Having just made a kaleidoscope quilt the traditional way this new ruler just blew me away!! Oh, if this isn’t news.. don’t pop my bubble let me think it came out after I made that King sized quilt the old way!!
If you have been reading lately, you will know I have kaleidoscope blocks on the brain. Kaleidos can be made using paper foundations or by cutting templates, or by the use of specialty rulers. I recently bought two different rulers, and I am using one of them, the Smart Plate
, to make the quilt I am currently grappling with. I thought I would show you how the ruler works to make the blocks. Sharon Sebrow’s book
is not required to use the ruler, which comes with pretty good directions on its own, but there are some nice examples of how versatile this block is and how they can be combined to make fabulous patterns.
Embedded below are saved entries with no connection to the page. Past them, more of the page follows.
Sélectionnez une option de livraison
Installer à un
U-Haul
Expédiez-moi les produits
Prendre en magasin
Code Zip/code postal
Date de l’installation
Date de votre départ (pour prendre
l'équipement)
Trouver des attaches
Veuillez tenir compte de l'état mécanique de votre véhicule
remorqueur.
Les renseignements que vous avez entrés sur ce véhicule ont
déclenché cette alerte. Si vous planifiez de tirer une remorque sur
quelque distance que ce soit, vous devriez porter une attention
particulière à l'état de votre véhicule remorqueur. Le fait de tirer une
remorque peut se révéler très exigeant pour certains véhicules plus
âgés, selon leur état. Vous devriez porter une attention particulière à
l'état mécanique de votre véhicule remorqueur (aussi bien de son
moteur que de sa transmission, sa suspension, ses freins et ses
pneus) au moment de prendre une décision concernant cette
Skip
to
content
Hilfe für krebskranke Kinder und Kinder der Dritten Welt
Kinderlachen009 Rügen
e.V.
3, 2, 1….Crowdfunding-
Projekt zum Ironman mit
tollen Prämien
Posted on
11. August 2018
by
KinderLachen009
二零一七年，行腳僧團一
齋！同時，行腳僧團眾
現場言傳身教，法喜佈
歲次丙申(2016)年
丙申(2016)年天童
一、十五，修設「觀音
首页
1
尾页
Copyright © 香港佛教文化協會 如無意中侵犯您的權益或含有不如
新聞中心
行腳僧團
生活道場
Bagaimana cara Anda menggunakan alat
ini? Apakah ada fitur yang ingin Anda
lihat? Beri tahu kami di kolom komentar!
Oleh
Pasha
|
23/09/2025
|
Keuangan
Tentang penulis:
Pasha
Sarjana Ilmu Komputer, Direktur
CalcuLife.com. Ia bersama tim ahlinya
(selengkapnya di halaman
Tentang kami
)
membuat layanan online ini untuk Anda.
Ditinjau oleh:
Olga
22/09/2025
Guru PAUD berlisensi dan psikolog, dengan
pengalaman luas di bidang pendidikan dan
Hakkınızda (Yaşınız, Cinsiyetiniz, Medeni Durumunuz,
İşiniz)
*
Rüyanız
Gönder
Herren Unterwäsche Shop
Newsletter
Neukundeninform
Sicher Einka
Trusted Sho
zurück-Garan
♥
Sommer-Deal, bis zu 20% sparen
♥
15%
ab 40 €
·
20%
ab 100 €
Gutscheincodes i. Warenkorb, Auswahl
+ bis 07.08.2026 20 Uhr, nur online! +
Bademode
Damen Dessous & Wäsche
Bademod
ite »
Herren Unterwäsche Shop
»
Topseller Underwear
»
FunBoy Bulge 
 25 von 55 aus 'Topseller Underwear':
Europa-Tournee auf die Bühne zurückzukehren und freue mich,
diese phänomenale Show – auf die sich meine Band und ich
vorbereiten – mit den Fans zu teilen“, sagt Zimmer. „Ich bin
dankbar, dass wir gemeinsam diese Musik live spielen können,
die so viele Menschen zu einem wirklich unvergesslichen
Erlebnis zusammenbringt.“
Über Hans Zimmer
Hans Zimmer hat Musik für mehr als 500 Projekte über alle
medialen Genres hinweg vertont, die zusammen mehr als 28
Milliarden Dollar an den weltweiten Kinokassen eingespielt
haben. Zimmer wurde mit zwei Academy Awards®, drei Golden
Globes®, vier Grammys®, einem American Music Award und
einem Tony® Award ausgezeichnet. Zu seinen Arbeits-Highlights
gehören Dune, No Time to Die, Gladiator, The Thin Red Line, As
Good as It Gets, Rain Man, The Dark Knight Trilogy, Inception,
This is the Smart Plate ruler. It allows you to make kaleidos from 2 to 6 inches (finished) in size. The blocks for my quilt are 6″ blocks. This ruler lets you make 12-piece blocks and 8-piece kaleido blocks. I’ll show you a 12-piece block, since that is what is required for my current project. If you are looking at the writing right side up on the ruler, you can see it has a flat top (see the pencil), flat sides, and three angled sides on the bottom.
There are two straight lines on the ruler that are used to place the ruler properly (see the pencils).
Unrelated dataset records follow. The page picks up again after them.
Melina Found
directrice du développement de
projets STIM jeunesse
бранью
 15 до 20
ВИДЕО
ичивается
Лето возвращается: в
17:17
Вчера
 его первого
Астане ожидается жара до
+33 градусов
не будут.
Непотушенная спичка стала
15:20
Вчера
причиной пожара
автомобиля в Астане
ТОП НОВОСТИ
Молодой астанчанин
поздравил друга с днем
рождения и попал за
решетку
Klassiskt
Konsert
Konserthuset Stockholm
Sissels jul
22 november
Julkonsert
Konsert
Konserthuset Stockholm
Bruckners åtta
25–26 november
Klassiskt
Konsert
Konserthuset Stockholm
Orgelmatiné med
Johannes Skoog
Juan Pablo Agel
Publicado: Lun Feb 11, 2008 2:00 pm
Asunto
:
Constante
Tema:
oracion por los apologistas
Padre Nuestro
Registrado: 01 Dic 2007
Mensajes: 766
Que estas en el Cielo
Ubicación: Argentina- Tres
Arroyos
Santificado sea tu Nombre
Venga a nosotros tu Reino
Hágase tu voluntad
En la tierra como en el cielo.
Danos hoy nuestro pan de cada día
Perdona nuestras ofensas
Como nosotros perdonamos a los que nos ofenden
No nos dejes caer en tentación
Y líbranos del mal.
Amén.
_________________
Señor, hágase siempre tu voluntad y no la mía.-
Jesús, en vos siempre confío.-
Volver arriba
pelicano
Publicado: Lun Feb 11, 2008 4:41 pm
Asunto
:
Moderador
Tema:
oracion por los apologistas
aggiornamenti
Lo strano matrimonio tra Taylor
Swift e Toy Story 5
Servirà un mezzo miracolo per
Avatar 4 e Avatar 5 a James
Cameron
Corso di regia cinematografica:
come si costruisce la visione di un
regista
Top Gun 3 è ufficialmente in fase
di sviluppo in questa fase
The construction of the kaleido block using this ruler requires that you begin by making a pinwheel block out of HSTs. There is a chart with the ruler that tells you the size of the HSTs that you need to make, in order to end up with the right-sized kaleido block. In my case, I began with 4 7/8″ squares, made HSTs out of them, and then joined them to make a pinwheel. To turn the pinwheel into a kaleido, I place the ruler on the pinwheel block, aligning the straight lines on the ruler with the seams of the pinwheel. The flat side of the ruler is nearest to me.
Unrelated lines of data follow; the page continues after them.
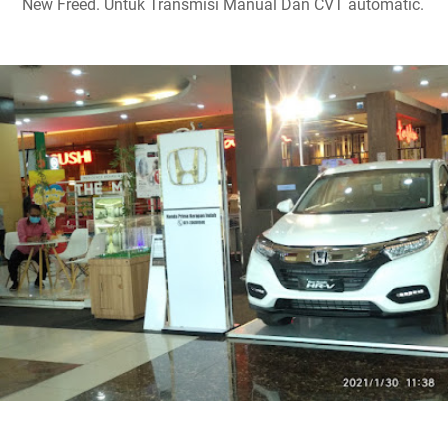
New Freed. Untuk Transmisi Manual Dan CVT automatic.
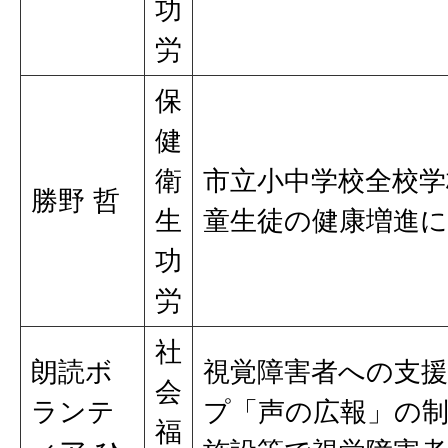
功
労
保
健
衛
市立小中学校全校学
勝野 哲
生
童生徒の健康増進
功
労
社
朗読ボ
視覚障害者への支
会
ランテ
プ「声の広報」の制
福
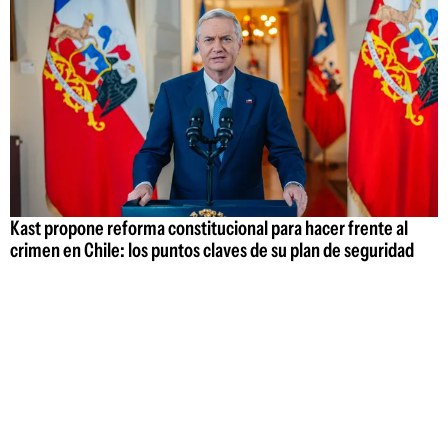
Kast propone reforma constitucional para hacer frente al
crimen en Chile: los puntos claves de su plan de seguridad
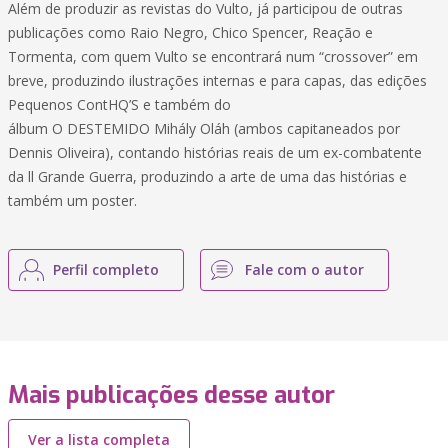
Além de produzir as revistas do Vulto, já participou de outras
publicações como Raio Negro, Chico Spencer, Reação e
Tormenta, com quem Vulto se encontrará num “crossover” em
breve, produzindo ilustrações internas e para capas, das edições
Pequenos ContHQ’S e também do
álbum O DESTEMIDO Mihály Oláh (ambos capitaneados por
Dennis Oliveira), contando histórias reais de um ex-combatente
da ll Grande Guerra, produzindo a arte de uma das histórias e
também um poster.
Perfil completo
Fale com o autor
Mais publicações desse autor
Ver a lista completa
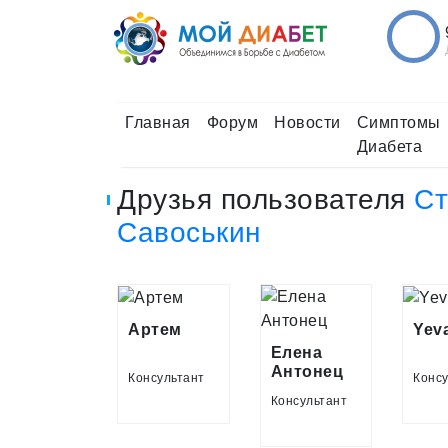
Главная
Форум
Новости
Симптомы
Диабета
Друзья пользователя
Ст
Савоськин
Артем
Yev
Елена
Антонец
Консультант
Консу
Консультант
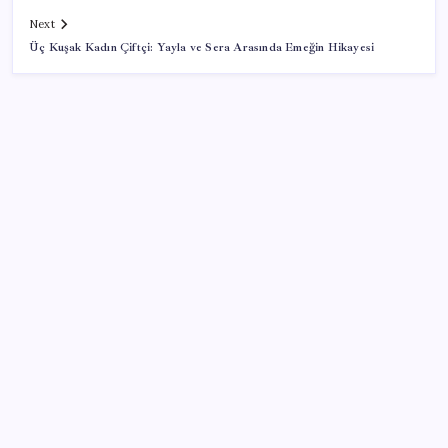
Next
Üç Kuşak Kadın Çiftçi: Yayla ve Sera Arasında Emeğin Hikayesi
SON YAZILAR
Türksat 3A Emekli Oluyor: SD Yayınlar Bitiyor mu?
Ünlü ekonomist Filiz Eryılmaz rakam verdi: İşte
altının geleceği seviye
Muhalefet ikinci çözüm sürecine ne diyor? Aceleye
ve çelişkilere eleştiri, barışa destek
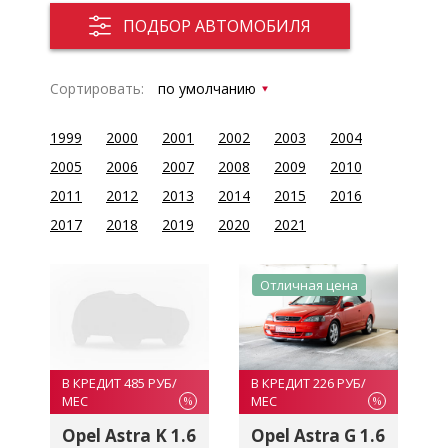
ПОДБОР АВТОМОБИЛЯ
Сортировать:
1999
2000
2001
2002
2003
2004
2005
2006
2007
2008
2009
2010
2011
2012
2013
2014
2015
2016
2017
2018
2019
2020
2021
Отличная цена
В КРЕДИТ 226 РУБ/
В КРЕДИТ 485 РУБ/
МЕС
МЕС
%
%
Opel Astra G 1.6
Opel Astra K 1.6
Since I am right-handed, I use the rotary cutter to begin cutting away the fabric from the right, cutting as far as I can around the ruler.
Not being Elasti-Girl
, I won’t be able to cut all the around the ruler without turning the block. In the photo below, the pencil is pointing to the fabric segment that will be closest to me when I rotate the block.
Now I have rotated the block, with the tan fabric segment nearest me. The ruler is placed again with the flat side nearest me, and the flat edge of the ruler is aligned with the edge of the fabric. The straight lines on the ruler are again over the seams of the pinwheel block.
This lets you finish trimming the fabric around the ruler.
You are now ready to add the corners. For a block that finishes at 6″, the chart says to use 2 5/8″ squares cut on the diagonal.
Press and trim.
EDITED to add: Some of the comments about wasted fabric made me go back to the chart of sizes to double-check, and I found that I was indeed making my HSTs too big – in fact, I was using the size needed for an 8-piece rather than a 12-piece kaleido block (fewer pieces mean each piece has to be bigger). So I should be using 3 3/4″ squares to make my HSTs, rather than the 4 7/8″ size I have been using. Doh!